Thursday, January 6, 2011

In need of an attitude adjustment

This is a little more realistic.

I blame my parents and Sesame Street. My whole childhood I was told "You can be anything you want to be!" This statement was kind of true, in that my sights were set pretty low (English teacher? pretty much in the grasp of most literate people), but also was untrue, because "get paid to do nothing but read awesome books of your choosing and then hang out with reasonable people and talk about them" isn't actually a job that exists.

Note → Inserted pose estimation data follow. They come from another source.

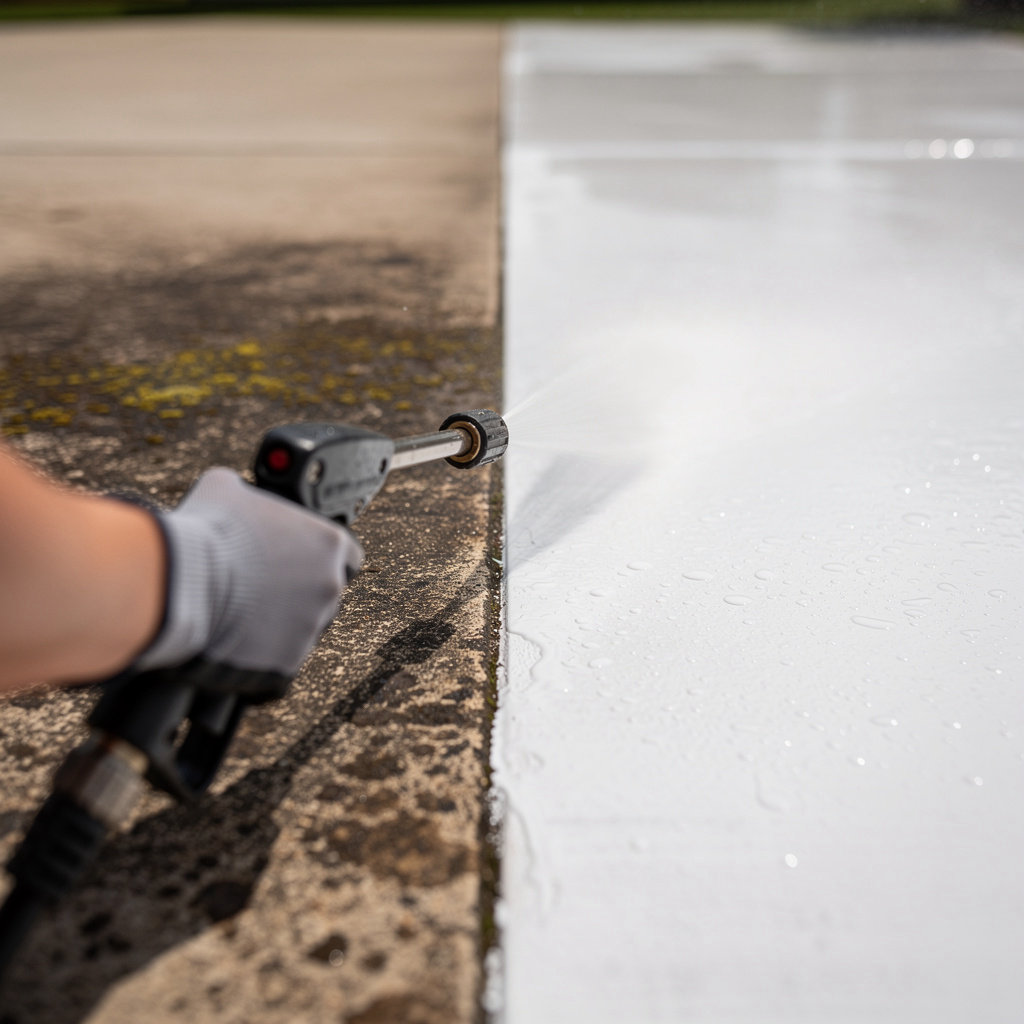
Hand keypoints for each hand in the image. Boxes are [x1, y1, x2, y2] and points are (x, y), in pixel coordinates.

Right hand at [137, 468, 361, 677]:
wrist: (180, 583)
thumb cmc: (206, 532)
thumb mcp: (227, 489)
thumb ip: (251, 496)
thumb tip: (242, 496)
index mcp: (328, 543)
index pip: (347, 555)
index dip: (321, 558)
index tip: (299, 562)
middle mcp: (330, 587)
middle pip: (325, 595)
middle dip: (299, 594)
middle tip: (260, 590)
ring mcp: (311, 628)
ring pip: (302, 629)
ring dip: (280, 625)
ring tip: (240, 614)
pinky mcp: (287, 664)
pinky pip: (279, 663)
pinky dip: (261, 657)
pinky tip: (235, 643)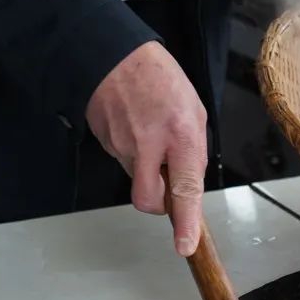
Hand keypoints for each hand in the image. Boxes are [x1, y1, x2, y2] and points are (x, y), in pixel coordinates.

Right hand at [86, 41, 206, 256]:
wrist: (112, 54)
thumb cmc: (160, 79)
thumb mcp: (194, 111)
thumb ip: (194, 150)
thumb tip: (188, 181)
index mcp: (180, 135)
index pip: (185, 190)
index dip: (185, 222)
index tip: (186, 245)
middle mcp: (149, 145)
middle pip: (149, 200)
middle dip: (159, 203)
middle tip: (167, 180)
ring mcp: (122, 146)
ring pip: (137, 179)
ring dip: (147, 169)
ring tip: (151, 136)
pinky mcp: (105, 144)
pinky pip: (124, 162)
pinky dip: (133, 153)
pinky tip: (136, 128)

The last few weeks I've been fighting a sort of job-related malaise. Actually, I've been fighting job-related malaise for a lot longer than that, but I've been thinking about it a lot for the last few weeks. I guess it boils down to the fact that, although I'm using my degree and editing and stuff, my job has nothing to do with my interests. I occasionally get to be passionate about punctuation, but the vast majority of my day is spent on stuff that just doesn't blow my skirt up.

I think my generation has this idea that we all deserve jobs that make us happy. I feel like we expect to wake up and feel excited about going to work every morning. But in my experience, this is hardly ever the case. I don't hate my job, my boss isn't evil, I make decent money for what I do. I am working hard on being okay with having a job that isn't fun or wild or even particularly interesting, because there are hardly any other jobs out there that would even be this good a fit. Wish me luck on that shit.

Man, this post is a downer, huh? Do you have a job you love? How do you cope with a job you don't?

P.S. While it's probably true that most literate people could get certified to teach English, I feel obligated to point out that most people wouldn't have been as awesome a teacher as I was.